L. A. Rex by Will Beall

BOOK REVIEW


Superb fiction that hits home

Every so often, someone attempting a panorama gets it completely right. With the studied eye of a scientist still willing to dirty his hands in the field, Will Beall has given us




a Los Angeles without precedent. Precisely and brutally, he paints the colonies existing in the petri dish that is our city. You dare not look away from the faces strewn about this landscape.

Beall knows the origin and dialects of the gangs that flow through LAPD’s 77th division. Like Linnaeus, he knows the genealogy of the senior cops left behind after Daryl Gates’ wagon smashed head first into tectonic plates faster, larger, and more intractable than his own.

Beall knows how it smells on a still August night underneath the flight path above Imperial Highway, the stillness a pregnant pause between salvos.

But any motivated rookie can know these things within a few years. Without context, anecdote and skilled observation cannot approximate art. Beall provides it abundantly and reveals a very real talent as he shows us what happens when worlds collide south of the Santa Monica Freeway, that Mason-Dixon line dividing the white-collar from the no-collar.



Years ago, I stopped telling people about my work in the neighborhoods that are the foreground in L. A. Rex. Those who endlessly revised their own histories north of the 10 had no real interest in the darker world that lay beneath it.

Recently, I ate breakfast at the Pantry with an old friend, freshly paroled. Lino did a stretch for a crime he probably did not do. I suppose he was serving and protecting in his own way, in the only way he could. The details are not important.



We ate at a table in the back. Sitting at the counter was not an option, his back would have been to the door. Though chiseled, Lino had the weariness of a black-maned lion, ground down by the very life that had given him definition.

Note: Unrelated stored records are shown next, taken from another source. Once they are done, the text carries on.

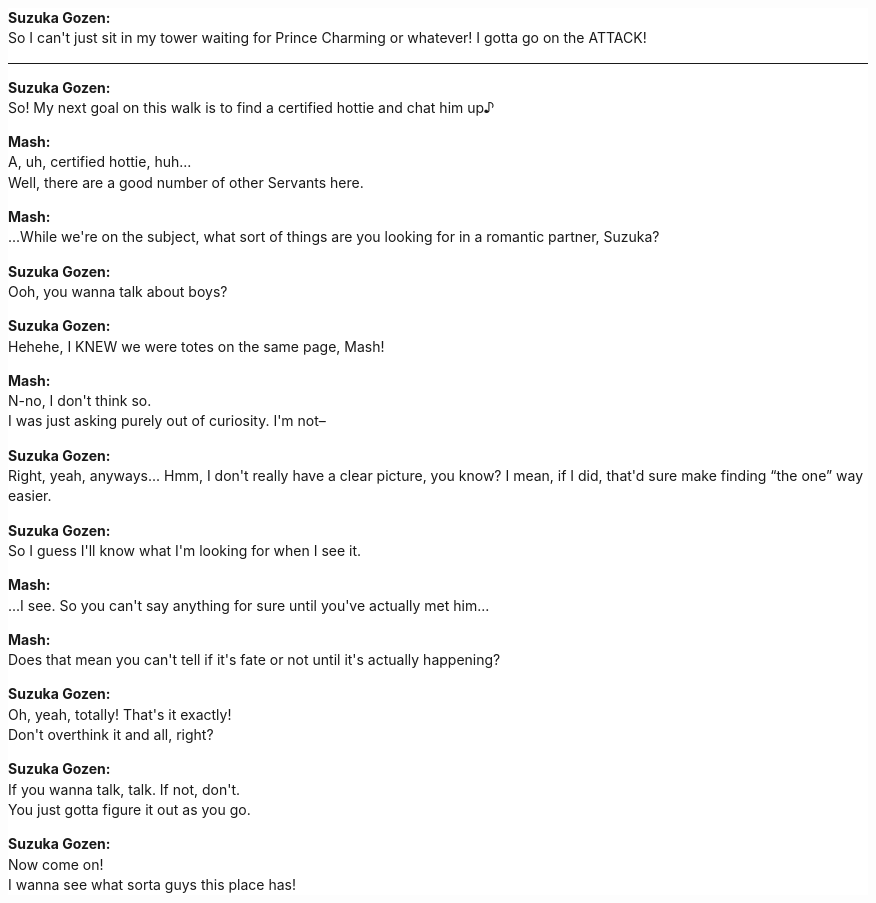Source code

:    
**Suzuka Gozen:**   
So I can't just sit in my tower waiting for Prince Charming or whatever! I gotta go on the ATTACK!  
  
   
---  
  
   
**Suzuka Gozen:**   
So! My next goal on this walk is to find a certified hottie and chat him up♪  
  
   
**Mash:**   
A, uh, certified hottie, huh...  
Well, there are a good number of other Servants here.  
  
   
**Mash:**   
...While we're on the subject, what sort of things are you looking for in a romantic partner, Suzuka?  
  
   
**Suzuka Gozen:**   
Ooh, you wanna talk about boys?  
  
   
**Suzuka Gozen:**   
Hehehe, I KNEW we were totes on the same page, Mash!  
  
   
**Mash:**   
N-no, I don't think so.  
I was just asking purely out of curiosity. I'm not&ndash;  
  
   
**Suzuka Gozen:**   
Right, yeah, anyways... Hmm, I don't really have a clear picture, you know? I mean, if I did, that'd sure make finding “the one” way easier.  
  
   
**Suzuka Gozen:**   
So I guess I'll know what I'm looking for when I see it.  
  
   
**Mash:**   
...I see. So you can't say anything for sure until you've actually met him...  
  
   
**Mash:**   
Does that mean you can't tell if it's fate or not until it's actually happening?  
  
   
**Suzuka Gozen:**   
Oh, yeah, totally! That's it exactly!  
Don't overthink it and all, right?  
  
   
**Suzuka Gozen:**   
If you wanna talk, talk. If not, don't.  
You just gotta figure it out as you go.  
  
   
**Suzuka Gozen:**   
Now come on!  
I wanna see what sorta guys this place has!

“So. Are you going to stay in town? It’s changed more than you could imagine,” I asked, after we ordered. New, younger lions would come after him from every angle.

“Yeah,” he said, watching sugar dissolve into black coffee.

“Mexico’s not an option?”

“Look carnal, I was born in Sinaloa. But I’m from L. A. Intiendes?”



“Intiendo.” Lino had the tattoo to prove it, bigger than the letters on a Dodger cap.

Lunch arrived. We ate without speaking.

“You know, those books helped,” he said, not looking at his mashed potatoes.

“No problem.” Every year, I sent him a volume of Durant’s History of the World. Thirteen years. Thirteen volumes.

“I read them all, man. Every page.” he used a napkin to wipe steak sauce from his lips. “And this is how I look at it. L. A. is ancient Rome at it’s peak. Only modern, right?”

“Right.”



“We are the center of the universe, Holmes. As goes L. A., so goes the world. No, man, I missed too much already to be stuck in some pinche backwater province. I am a Roman. And in Rome I’ll die.”


If you read one work of fiction before the year is over, make it L. A. Rex.